• Data for this exercise
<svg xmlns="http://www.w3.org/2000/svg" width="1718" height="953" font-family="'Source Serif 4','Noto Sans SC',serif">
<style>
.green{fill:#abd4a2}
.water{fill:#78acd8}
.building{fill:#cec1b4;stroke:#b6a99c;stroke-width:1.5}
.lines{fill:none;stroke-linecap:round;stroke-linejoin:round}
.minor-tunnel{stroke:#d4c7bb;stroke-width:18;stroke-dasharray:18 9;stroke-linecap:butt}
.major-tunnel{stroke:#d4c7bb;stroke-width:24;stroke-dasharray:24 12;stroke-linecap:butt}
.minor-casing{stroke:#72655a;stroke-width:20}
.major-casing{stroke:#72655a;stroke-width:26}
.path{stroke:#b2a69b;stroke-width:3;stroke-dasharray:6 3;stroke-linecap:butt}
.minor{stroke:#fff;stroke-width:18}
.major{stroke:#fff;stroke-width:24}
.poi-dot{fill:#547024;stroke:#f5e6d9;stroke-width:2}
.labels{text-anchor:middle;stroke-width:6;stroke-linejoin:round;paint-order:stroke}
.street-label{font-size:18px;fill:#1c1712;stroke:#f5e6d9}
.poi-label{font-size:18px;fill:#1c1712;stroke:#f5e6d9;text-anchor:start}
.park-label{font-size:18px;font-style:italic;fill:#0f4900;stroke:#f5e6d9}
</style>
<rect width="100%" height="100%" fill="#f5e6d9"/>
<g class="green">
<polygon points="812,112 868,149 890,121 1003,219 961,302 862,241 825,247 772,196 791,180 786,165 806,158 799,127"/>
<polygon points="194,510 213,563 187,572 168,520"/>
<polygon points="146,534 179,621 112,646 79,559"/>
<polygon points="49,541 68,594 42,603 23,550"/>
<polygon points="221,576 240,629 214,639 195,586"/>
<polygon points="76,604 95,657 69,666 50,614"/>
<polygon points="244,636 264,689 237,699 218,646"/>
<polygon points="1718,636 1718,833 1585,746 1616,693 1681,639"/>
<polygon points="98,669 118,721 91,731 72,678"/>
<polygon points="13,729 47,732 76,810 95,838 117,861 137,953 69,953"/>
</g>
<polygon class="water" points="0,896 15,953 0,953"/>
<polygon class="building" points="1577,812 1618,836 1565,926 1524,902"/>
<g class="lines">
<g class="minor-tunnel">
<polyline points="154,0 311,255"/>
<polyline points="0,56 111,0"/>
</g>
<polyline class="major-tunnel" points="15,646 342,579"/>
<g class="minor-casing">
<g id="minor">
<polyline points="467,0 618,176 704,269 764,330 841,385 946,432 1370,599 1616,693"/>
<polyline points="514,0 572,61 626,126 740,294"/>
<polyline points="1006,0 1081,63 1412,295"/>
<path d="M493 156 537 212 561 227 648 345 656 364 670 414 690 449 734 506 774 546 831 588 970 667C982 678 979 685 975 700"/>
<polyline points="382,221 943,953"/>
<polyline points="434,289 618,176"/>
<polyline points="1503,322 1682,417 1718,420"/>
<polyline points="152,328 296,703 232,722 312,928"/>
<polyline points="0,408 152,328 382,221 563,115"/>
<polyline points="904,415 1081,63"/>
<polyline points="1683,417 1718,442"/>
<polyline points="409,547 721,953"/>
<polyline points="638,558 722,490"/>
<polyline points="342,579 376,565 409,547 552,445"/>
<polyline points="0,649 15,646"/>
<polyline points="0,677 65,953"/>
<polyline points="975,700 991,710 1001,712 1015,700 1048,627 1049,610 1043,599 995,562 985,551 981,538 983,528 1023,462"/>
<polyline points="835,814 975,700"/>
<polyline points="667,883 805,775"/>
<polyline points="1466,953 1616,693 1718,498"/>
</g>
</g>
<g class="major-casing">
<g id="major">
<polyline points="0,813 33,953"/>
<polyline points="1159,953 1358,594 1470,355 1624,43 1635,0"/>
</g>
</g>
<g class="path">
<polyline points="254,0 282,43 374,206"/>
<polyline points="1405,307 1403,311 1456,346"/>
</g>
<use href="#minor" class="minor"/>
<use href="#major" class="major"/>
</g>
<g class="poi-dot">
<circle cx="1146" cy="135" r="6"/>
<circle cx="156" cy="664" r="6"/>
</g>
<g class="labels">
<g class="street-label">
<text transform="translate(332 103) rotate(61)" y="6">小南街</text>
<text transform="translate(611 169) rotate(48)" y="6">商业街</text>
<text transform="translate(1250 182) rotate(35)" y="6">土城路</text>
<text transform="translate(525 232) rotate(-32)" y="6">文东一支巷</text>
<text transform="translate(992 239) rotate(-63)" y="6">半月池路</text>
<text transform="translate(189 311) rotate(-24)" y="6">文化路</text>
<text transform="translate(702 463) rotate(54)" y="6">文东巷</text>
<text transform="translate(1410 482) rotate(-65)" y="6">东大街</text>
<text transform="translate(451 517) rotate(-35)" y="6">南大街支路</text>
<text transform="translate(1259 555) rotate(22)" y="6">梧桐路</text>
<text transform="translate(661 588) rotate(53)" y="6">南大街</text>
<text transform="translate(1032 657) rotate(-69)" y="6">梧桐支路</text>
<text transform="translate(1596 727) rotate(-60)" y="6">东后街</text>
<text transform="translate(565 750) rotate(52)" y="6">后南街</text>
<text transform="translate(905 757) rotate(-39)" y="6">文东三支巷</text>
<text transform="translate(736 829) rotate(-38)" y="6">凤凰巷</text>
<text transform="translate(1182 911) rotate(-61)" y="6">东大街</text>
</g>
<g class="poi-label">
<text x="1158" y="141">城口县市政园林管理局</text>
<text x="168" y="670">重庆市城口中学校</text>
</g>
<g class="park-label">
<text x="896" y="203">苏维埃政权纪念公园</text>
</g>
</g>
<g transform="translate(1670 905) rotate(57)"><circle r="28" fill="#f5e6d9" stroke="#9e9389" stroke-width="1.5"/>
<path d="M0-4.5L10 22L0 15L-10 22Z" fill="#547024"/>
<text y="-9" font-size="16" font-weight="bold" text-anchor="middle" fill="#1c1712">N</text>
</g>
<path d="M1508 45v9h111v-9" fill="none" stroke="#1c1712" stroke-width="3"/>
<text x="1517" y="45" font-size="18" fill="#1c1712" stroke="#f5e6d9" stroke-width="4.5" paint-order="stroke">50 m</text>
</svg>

• Work request
Write out every entry above, word for word.

• Solved exercise
<svg xmlns="http://www.w3.org/2000/svg" width="1718" height="953" font-family="'Source Serif 4','Noto Sans SC',serif">
<style>
.green{fill:#abd4a2}
.water{fill:#78acd8}
.building{fill:#cec1b4;stroke:#b6a99c;stroke-width:1.5}
.lines{fill:none;stroke-linecap:round;stroke-linejoin:round}
.minor-tunnel{stroke:#d4c7bb;stroke-width:18;stroke-dasharray:18 9;stroke-linecap:butt}
.major-tunnel{stroke:#d4c7bb;stroke-width:24;stroke-dasharray:24 12;stroke-linecap:butt}
.minor-casing{stroke:#72655a;stroke-width:20}
.major-casing{stroke:#72655a;stroke-width:26}
.path{stroke:#b2a69b;stroke-width:3;stroke-dasharray:6 3;stroke-linecap:butt}
.minor{stroke:#fff;stroke-width:18}
.major{stroke:#fff;stroke-width:24}
.poi-dot{fill:#547024;stroke:#f5e6d9;stroke-width:2}
.labels{text-anchor:middle;stroke-width:6;stroke-linejoin:round;paint-order:stroke}
.street-label{font-size:18px;fill:#1c1712;stroke:#f5e6d9}
.poi-label{font-size:18px;fill:#1c1712;stroke:#f5e6d9;text-anchor:start}
.park-label{font-size:18px;font-style:italic;fill:#0f4900;stroke:#f5e6d9}
</style>
<rect width="100%" height="100%" fill="#f5e6d9"/>
<g class="green">
<polygon points="812,112 868,149 890,121 1003,219 961,302 862,241 825,247 772,196 791,180 786,165 806,158 799,127"/>
<polygon points="194,510 213,563 187,572 168,520"/>
<polygon points="146,534 179,621 112,646 79,559"/>
<polygon points="49,541 68,594 42,603 23,550"/>
<polygon points="221,576 240,629 214,639 195,586"/>
<polygon points="76,604 95,657 69,666 50,614"/>
<polygon points="244,636 264,689 237,699 218,646"/>
<polygon points="1718,636 1718,833 1585,746 1616,693 1681,639"/>
<polygon points="98,669 118,721 91,731 72,678"/>
<polygon points="13,729 47,732 76,810 95,838 117,861 137,953 69,953"/>
</g>
<polygon class="water" points="0,896 15,953 0,953"/>
<polygon class="building" points="1577,812 1618,836 1565,926 1524,902"/>
<g class="lines">
<g class="minor-tunnel">
<polyline points="154,0 311,255"/>
<polyline points="0,56 111,0"/>
</g>
<polyline class="major-tunnel" points="15,646 342,579"/>
<g class="minor-casing">
<g id="minor">
<polyline points="467,0 618,176 704,269 764,330 841,385 946,432 1370,599 1616,693"/>
<polyline points="514,0 572,61 626,126 740,294"/>
<polyline points="1006,0 1081,63 1412,295"/>
<path d="M493 156 537 212 561 227 648 345 656 364 670 414 690 449 734 506 774 546 831 588 970 667C982 678 979 685 975 700"/>
<polyline points="382,221 943,953"/>
<polyline points="434,289 618,176"/>
<polyline points="1503,322 1682,417 1718,420"/>
<polyline points="152,328 296,703 232,722 312,928"/>
<polyline points="0,408 152,328 382,221 563,115"/>
<polyline points="904,415 1081,63"/>
<polyline points="1683,417 1718,442"/>
<polyline points="409,547 721,953"/>
<polyline points="638,558 722,490"/>
<polyline points="342,579 376,565 409,547 552,445"/>
<polyline points="0,649 15,646"/>
<polyline points="0,677 65,953"/>
<polyline points="975,700 991,710 1001,712 1015,700 1048,627 1049,610 1043,599 995,562 985,551 981,538 983,528 1023,462"/>
<polyline points="835,814 975,700"/>
<polyline points="667,883 805,775"/>
<polyline points="1466,953 1616,693 1718,498"/>
</g>
</g>
<g class="major-casing">
<g id="major">
<polyline points="0,813 33,953"/>
<polyline points="1159,953 1358,594 1470,355 1624,43 1635,0"/>
</g>
</g>
<g class="path">
<polyline points="254,0 282,43 374,206"/>
<polyline points="1405,307 1403,311 1456,346"/>
</g>
<use href="#minor" class="minor"/>
<use href="#major" class="major"/>
</g>
<g class="poi-dot">
<circle cx="1146" cy="135" r="6"/>
<circle cx="156" cy="664" r="6"/>
</g>
<g class="labels">
<g class="street-label">
<text transform="translate(332 103) rotate(61)" y="6">小南街</text>
<text transform="translate(611 169) rotate(48)" y="6">商业街</text>
<text transform="translate(1250 182) rotate(35)" y="6">土城路</text>
<text transform="translate(525 232) rotate(-32)" y="6">文东一支巷</text>
<text transform="translate(992 239) rotate(-63)" y="6">半月池路</text>
<text transform="translate(189 311) rotate(-24)" y="6">文化路</text>
<text transform="translate(702 463) rotate(54)" y="6">文东巷</text>
<text transform="translate(1410 482) rotate(-65)" y="6">东大街</text>
<text transform="translate(451 517) rotate(-35)" y="6">南大街支路</text>
<text transform="translate(1259 555) rotate(22)" y="6">梧桐路</text>
<text transform="translate(661 588) rotate(53)" y="6">南大街</text>
<text transform="translate(1032 657) rotate(-69)" y="6">梧桐支路</text>
<text transform="translate(1596 727) rotate(-60)" y="6">东后街</text>
<text transform="translate(565 750) rotate(52)" y="6">后南街</text>
<text transform="translate(905 757) rotate(-39)" y="6">文东三支巷</text>
<text transform="translate(736 829) rotate(-38)" y="6">凤凰巷</text>
<text transform="translate(1182 911) rotate(-61)" y="6">东大街</text>
</g>
<g class="poi-label">
<text x="1158" y="141">城口县市政园林管理局</text>
<text x="168" y="670">重庆市城口中学校</text>
</g>
<g class="park-label">
<text x="896" y="203">苏维埃政权纪念公园</text>
</g>
</g>
<g transform="translate(1670 905) rotate(57)"><circle r="28" fill="#f5e6d9" stroke="#9e9389" stroke-width="1.5"/>
<path d="M0-4.5L10 22L0 15L-10 22Z" fill="#547024"/>
<text y="-9" font-size="16" font-weight="bold" text-anchor="middle" fill="#1c1712">N</text>
</g>
<path d="M1508 45v9h111v-9" fill="none" stroke="#1c1712" stroke-width="3"/>
<text x="1517" y="45" font-size="18" fill="#1c1712" stroke="#f5e6d9" stroke-width="4.5" paint-order="stroke">50 m</text>
</svg>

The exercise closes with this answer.